Abstract
Universal Self-Adaptive Prompting (USP) presents an approach designed to bolster zero-shot learning capabilities of LLMs. Traditional in-context learning (ICL) shows remarkable zero-shot abilities but often suffers from a lack of guidance when real-world labels are scarce. USP overcomes these limitations by using models' output as pseudo-demonstrations for ICL. The model requires minimal unlabeled data and works in inference mode, displaying flexibility in a variety of NLP tasks. Notably, USP distinguishes between task types—Classification (CLS), Short-form Generation (SFG), and Long-form Generation (LFG)—applying tailored selection mechanisms to derive quality pseudo-demonstrations. Its performance was assessed across multiple tasks with PaLM and PaLM 2 models.
Preliminaries
USP builds on ICL principles by leveraging generated outputs as pseudo-demonstrations for zero-shot ICL, modifying the test query with these demonstrations. The process involves two stages: initial zero-shot prompting to create potential pseudo-demos and a follow-up step that appends these to the query for improved prediction. This method is also adjacently influenced by the concept of self-consistency, where an LLM decodes a query multiple times to generate diverse predictions and uses the majority as the final output.

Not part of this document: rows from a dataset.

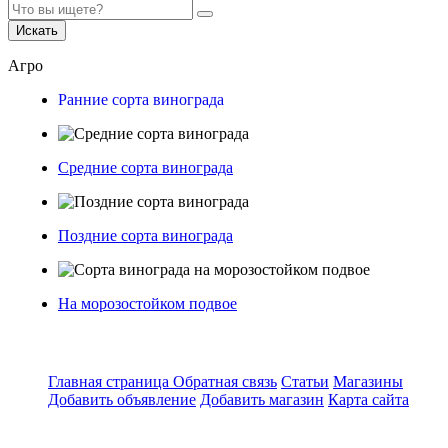
Искать
Агро
Ранние сорта винограда
Средние сорта винограда
Поздние сорта винограда
На морозостойком подвое
Главная страница
Обратная связь
Статьи
Магазины
Добавить объявление
Добавить магазин
Карта сайта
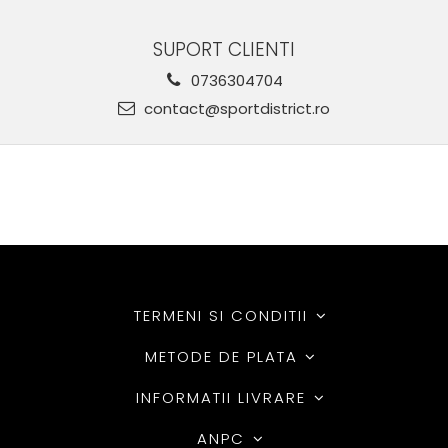
SUPORT CLIENTI
0736304704
contact@sportdistrict.ro
TERMENI SI CONDITII
METODE DE PLATA
INFORMATII LIVRARE
ANPC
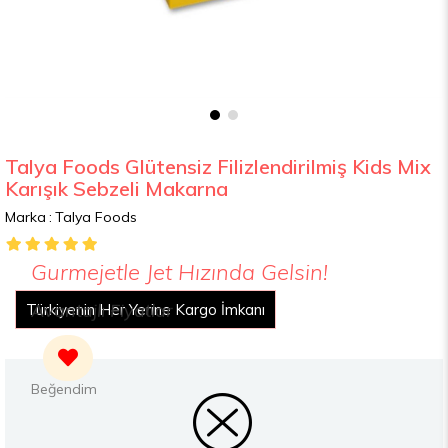
Talya Foods Glütensiz Filizlendirilmiş Kids Mix
Karışık Sebzeli Makarna
Marka
:
Talya Foods
Gurmejetle Jet Hızında Gelsin!
Avantajlı Fiyatlar
Türkiyenin Her Yerine Kargo İmkanı
2000 TL Üzeri Alışverişte Ücretsiz Kargo
Yemek Kartları İle Ödeme İmkanı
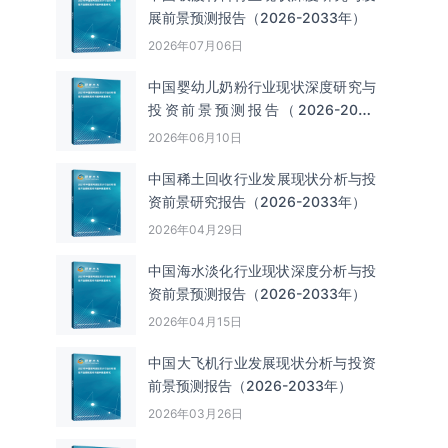
展前景预测报告（2026-2033年）
2026年07月06日
中国婴幼儿奶粉行业现状深度研究与
投资前景预测报告（2026-2033
年）
2026年06月10日
中国‌‌稀土回收‌‌行业发展现状分析与投
资前景研究报告（2026-2033年）
2026年04月29日
中国海水淡化行业现状深度分析与投
资前景预测报告（2026-2033年）
2026年04月15日
中国大飞机行业发展现状分析与投资
前景预测报告（2026-2033年）
2026年03月26日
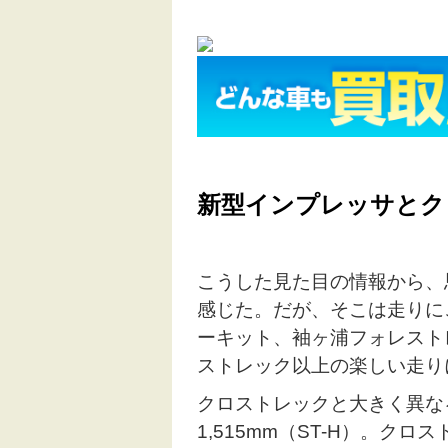
新型インプレッサとク
こうした見た目の情報から、
感じた。だが、そこは走りに
ーキット、袖ヶ浦フォレスト
ストレック以上の楽しい走り
クロストレックと大きく異な
1,515mm（ST-H）。ク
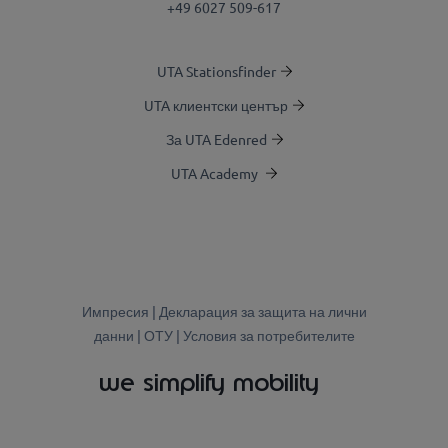
+49 6027 509-617
UTA Stationsfinder
UTA клиентски център
За UTA Edenred
UTA Academy
Импресия
|
Декларация за защита на лични
данни |
ОТУ |
Условия за потребителите
we simplify mobility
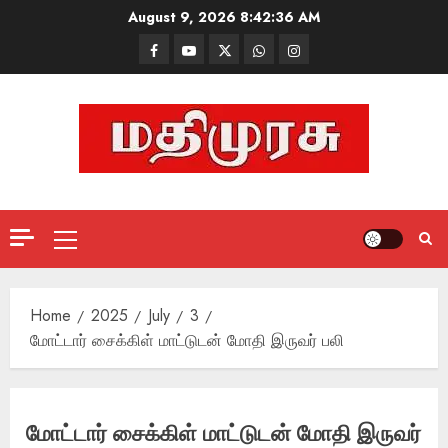
Skip
August 9, 2026
8:42:37 AM
to
Facebook
Mathemurasu
Twitter
WhatsApp
Instagram
content
TV
Primary
Menu
Home
2025
July
3
மோட்டார் சைக்கிள் மாட்டுடன் மோதி இருவர் பலி
மோட்டார் சைக்கிள் மாட்டுடன் மோதி இருவர்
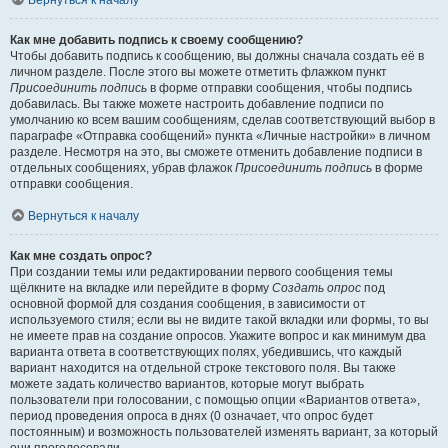
Вернуться к началу
Как мне добавить подпись к своему сообщению?
Чтобы добавить подпись к сообщению, вы должны сначала создать её в
личном разделе. После этого вы можете отметить флажком пункт
Присоединить подпись
в форме отправки сообщения, чтобы подпись
добавилась. Вы также можете настроить добавление подписи по
умолчанию ко всем вашим сообщениям, сделав соответствующий выбор в
параграфе «Отправка сообщений» пункта «Личные настройки» в личном
разделе. Несмотря на это, вы сможете отменить добавление подписи в
отдельных сообщениях, убрав флажок
Присоединить подпись
в форме
отправки сообщения.
Вернуться к началу
Как мне создать опрос?
При создании темы или редактировании первого сообщения темы
щёлкните на вкладке или перейдите в форму
Создать опрос
под
основной формой для создания сообщения, в зависимости от
используемого стиля; если вы не видите такой вкладки или формы, то вы
не имеете прав на создание опросов. Укажите вопрос и как минимум два
варианта ответа в соответствующих полях, убедившись, что каждый
вариант находится на отдельной строке текстового поля. Вы также
можете задать количество вариантов, которые могут выбрать
пользователи при голосовании, с помощью опции «Вариантов ответа»,
период проведения опроса в днях (0 означает, что опрос будет
постоянным) и возможность пользователей изменять вариант, за который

Universal Self-Adaptive Prompting
USP innovatively applies a task-specific heuristic for pseudo-demo selection, informed by the need to adapt confidence metrics to varying task objectives. Given the differing nature of responses across task types, USP introduces category-specific scoring functions. For example, in CLS tasks, USP harnesses the negative entropy of probablity distributions over class labels to estimate confidence. SFG tasks, which entail diverse correct responses, necessitate multiple decoding rounds and an entropy-based scoring function, while LFG tasks rely on pairwise metric evaluations due to the high variability in responses. Importantly, USP adapts to these challenges while maintaining efficiency, requiring a small subset of the test set for pseudo-demo generation.
Evaluation and Results
Comparative analysis against standard baselines reveals that USP not only surpasses typical zero-shot prompting on over 40 tasks but also competes favorably with few-shot baselines. This demonstrates its efficacy in improving zero-shot generalizability using modest amounts of unlabeled data.
Key findings include its superior performance on generative tasks and consistency with larger or more advanced LLMs. The USP score correlates positively with ground-truth performance, indicating its effectiveness in identifying high-quality pseudo-demos, despite occasional underperformance against zero-shot baselines. This paper postulates that the amplitude of USP's benefit is proportionate to the model's uncertainty in zero-shot conditions, where increased guidance is most needed. The findings suggest the applicability of USP in cost-effectively enhancing zero-shot learning on a wide range of NLP tasks.